Lai Ming, the society's vice-chairman, said that though some are opposed to the idea, there is an urgent need to issue a new series and upgrade anti-counterfeiting technology.

"Fake notes appear in an unending flow, which has caused trouble for the economy and in people's daily lives," said Lai. "The current series has been issued for nearly 10 years. The average period of circulation for a series of bank notes in China is about nine-and-a-half years, so it is time for us to issue a new series."

Lai said this could prevent corrupt officials who have hidden large amounts of cash from benefiting from their crimes.

"Official figures show that many of the bank notes printed each year do not circulate in the market," said Lai. "Though the Chinese like to keep cash at home, we all agree that many corrupt officials have accumulated large amounts of bank notes."

Over the past year, huge sums have been found in the homes of many officials as a result of the anti-corruption drive.

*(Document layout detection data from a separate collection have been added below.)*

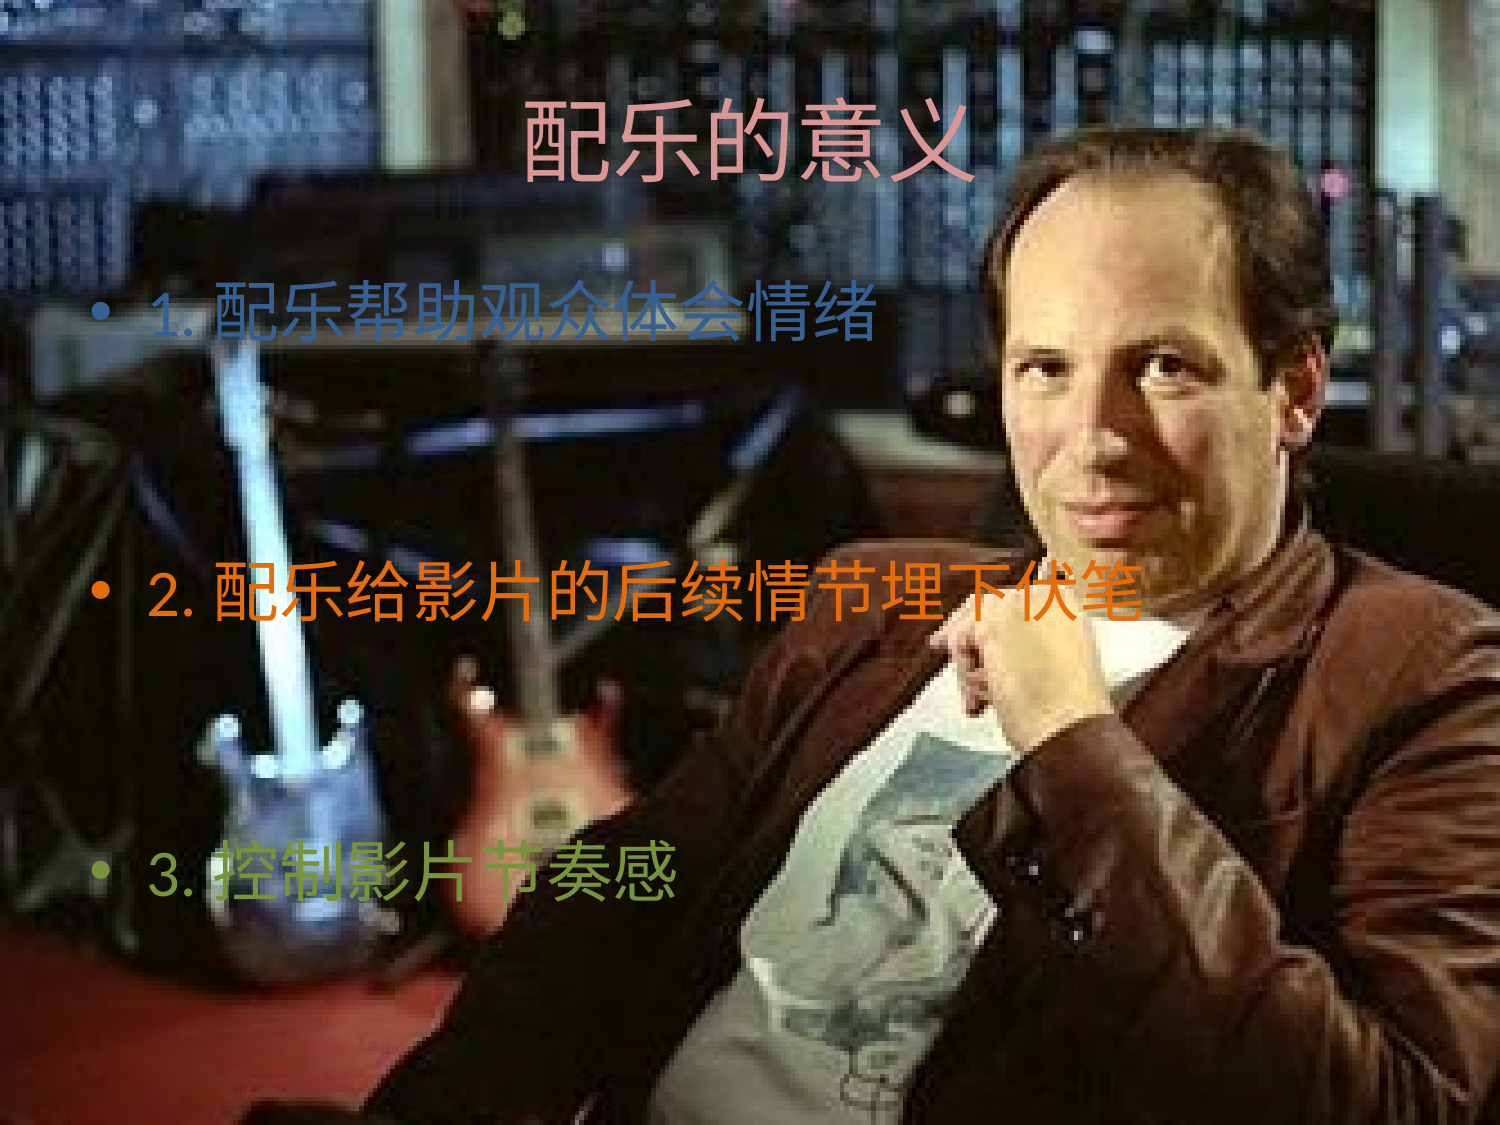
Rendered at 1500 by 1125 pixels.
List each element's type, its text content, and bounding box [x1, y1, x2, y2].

picture [0, 0, 1500, 1125]
title 配乐的意义 [74, 44, 1426, 233]
list 1.配乐帮助观众体会情绪 2.配乐给影片的后续情节埋下伏笔 3.控制影片节奏感 [74, 262, 1426, 1006]
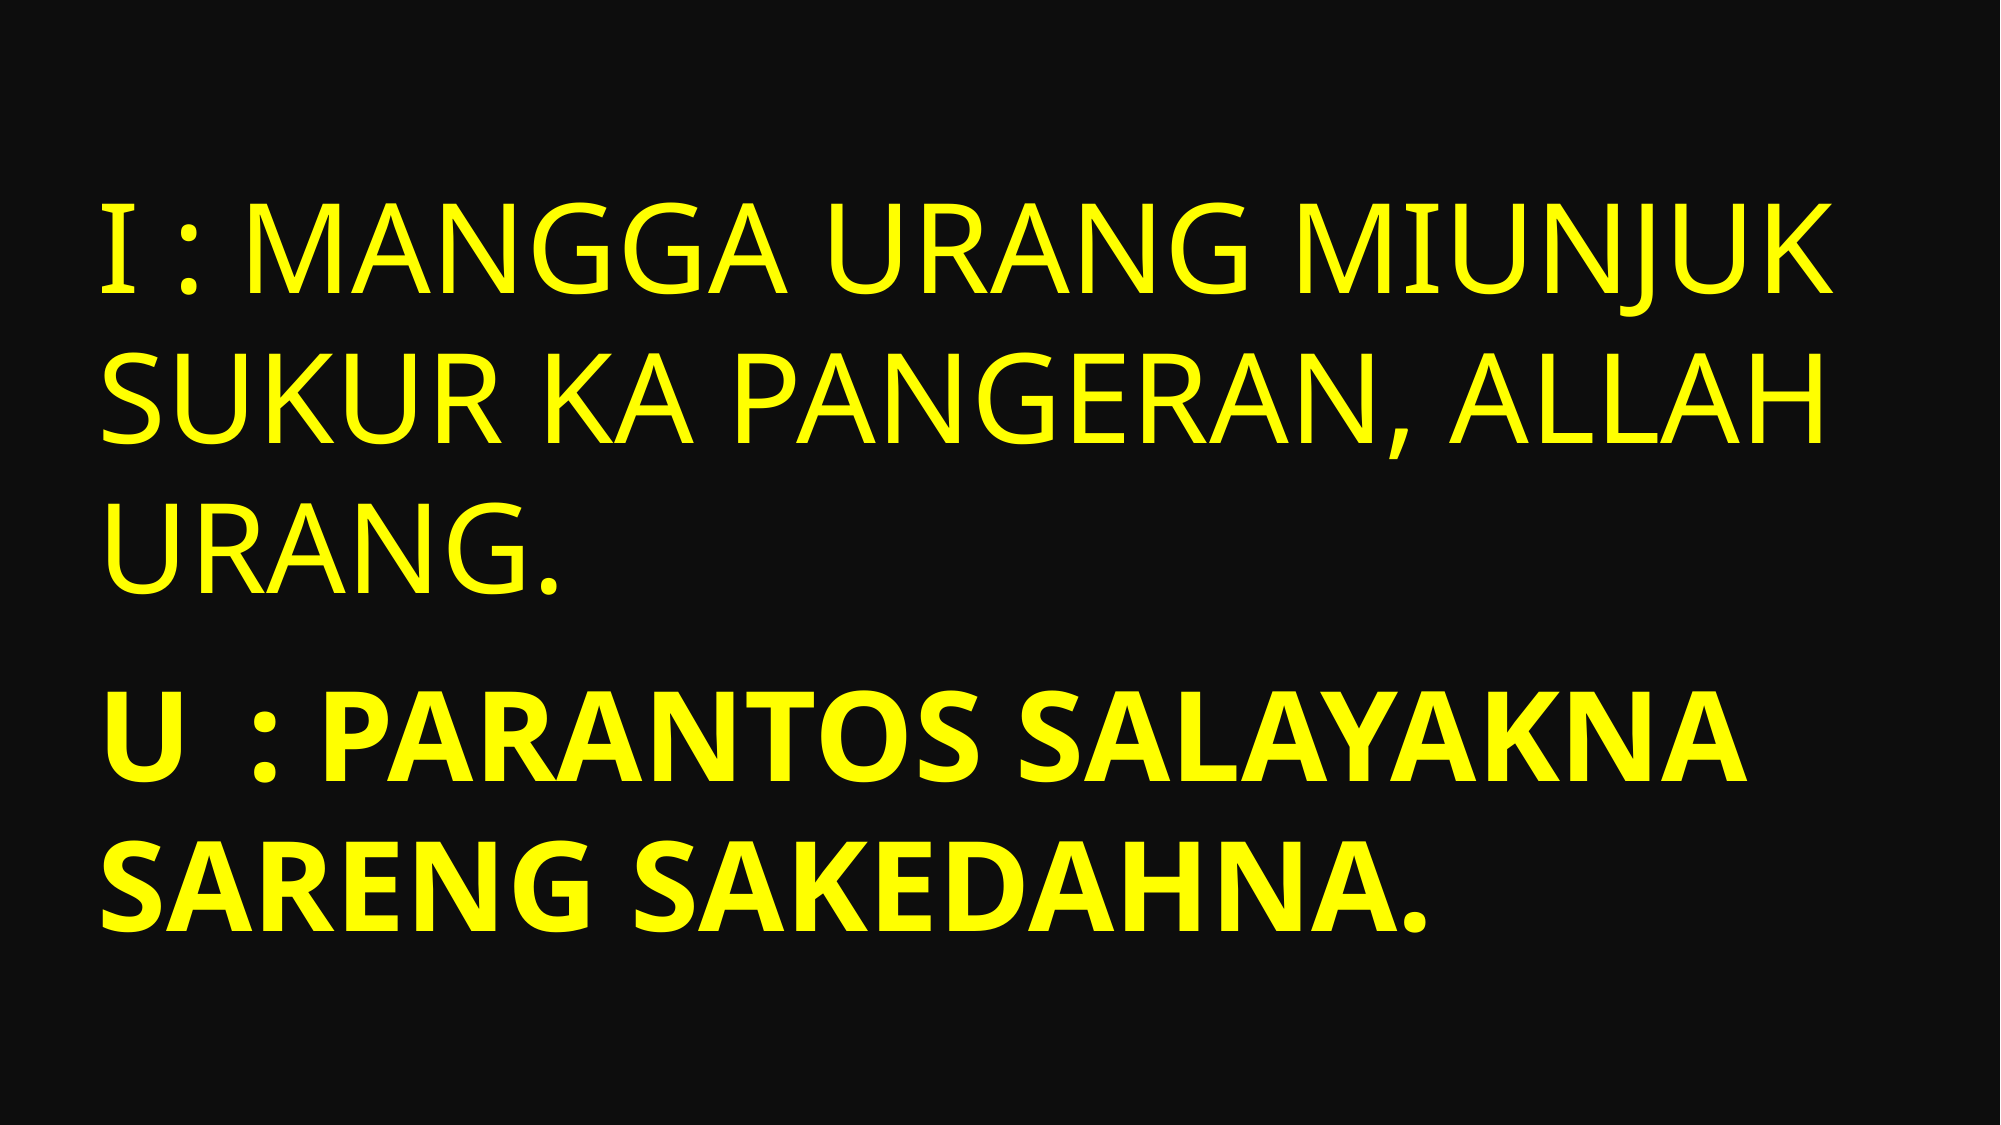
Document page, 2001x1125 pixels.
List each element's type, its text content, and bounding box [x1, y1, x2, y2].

list I : Mangga urang miunjuk sukur ka Pangeran, Allah urang. U : Parantos salayakna sareng sakedahna. [82, 166, 1918, 958]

In November, the authorities found more than 200 million yuan ($32.2 million) in cash at the home of former energy official Wei Pengyuan. Wei had been deputy director of the National Energy Administration's coal department.

"After a new series of bank notes is issued, people have to register with banks to exchange their notes for the new ones, and this will make it more difficult for corrupt officials to keep untraceable cash," said Lai.

Liu Shengjun, deputy director of the Lujiazui International Finance Research Center, told The Paper that the proposal would not help the fight against graft.

"Upgrading bank notes takes time," said Liu. "In the past, there was a period when old notes and new notes circulated at the same time. During this period, it would be difficult to stop corrupt officials finding channels to deal with the huge sums of cash they possess."

Zhu Lijia, a professor of public management at the Chinese Academy of Governance, said a greater focus on supervision in economic, financial and government areas is needed to help prevent corruption.

"The core issue is not the currency," said Zhu. "Besides, China is seeking a role for the renminbi as an international currency. We should be more cautious when we talk about issuing a new series of bank notes."